Reviewing your credit history
You should be aware that as a self-employed applicant, your credit history is crucial. This is because lenders place greater emphasis on your repayment history than your current income (which, to the lender, is less reliable than for employees). It’s definitely worth your time to ensure that your credit report is ‘clean’ and correct by requesting it from a credit agency such as Equifax. With a solid credit history, a self-employed borrower can buy a property with only a 5% down payment.

Establishing Self-Employment and Tax Status
You’ll need to establish a minimum of two years of self-employment by supplying the lender two verifying documents (e.g., business license, GST documentation, articles of incorporation). In addition, you’ll need to produce a recent CRA Notice of Assessment that shows no outstanding income taxes owing.

Maximizing Your ‘Borrowing’ Income
The way self-employed individuals track income and expenses for tax purposes poses challenges when it comes to borrowing. Typically, self-employed people reduce their taxable income as much as possible by claiming business expenses. While that’s great for minimizing taxes, it’s not so great for showing maximum ‘borrowing’ income to a lender.

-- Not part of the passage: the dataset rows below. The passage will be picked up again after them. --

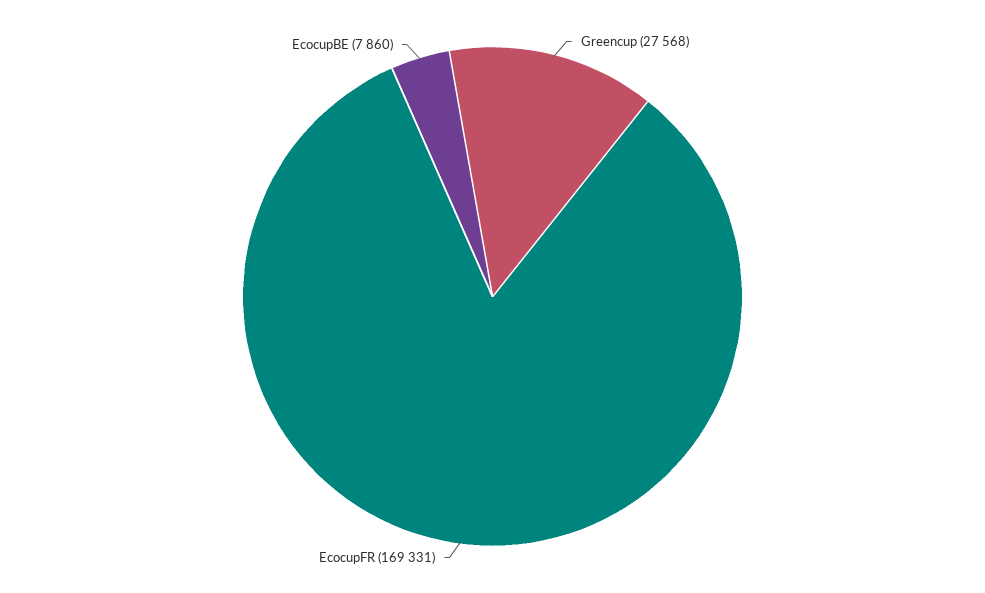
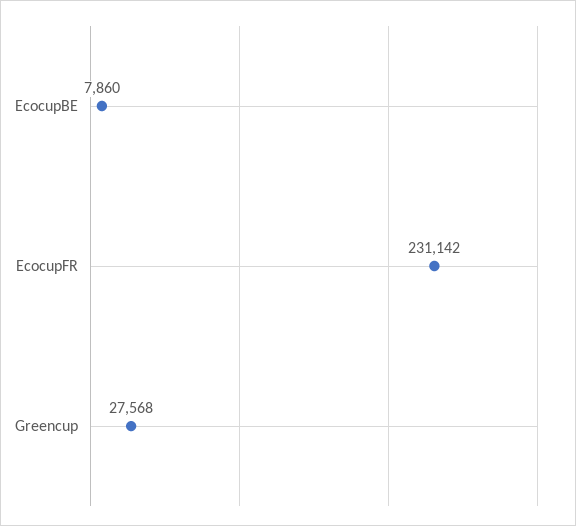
  {
    "Greencup": 27568,
-   "EcocupFR": 169331,
+   "EcocupFR": 231142,
    "EcocupBE": 7860
  }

In the past, this meant that many self-employed individuals weren’t able to borrow on favorable terms, or at all. Fortunately, lenders now routinely approve mortgages based on your stated, rather than your taxable income. And, if you have a 25% down payment, they will not usually ask to verify your taxable income and tax-filing status. Work with a mortgage consultant to maximize your ‘borrowing’ income, in the same way you work with an accountant to minimize your taxable income.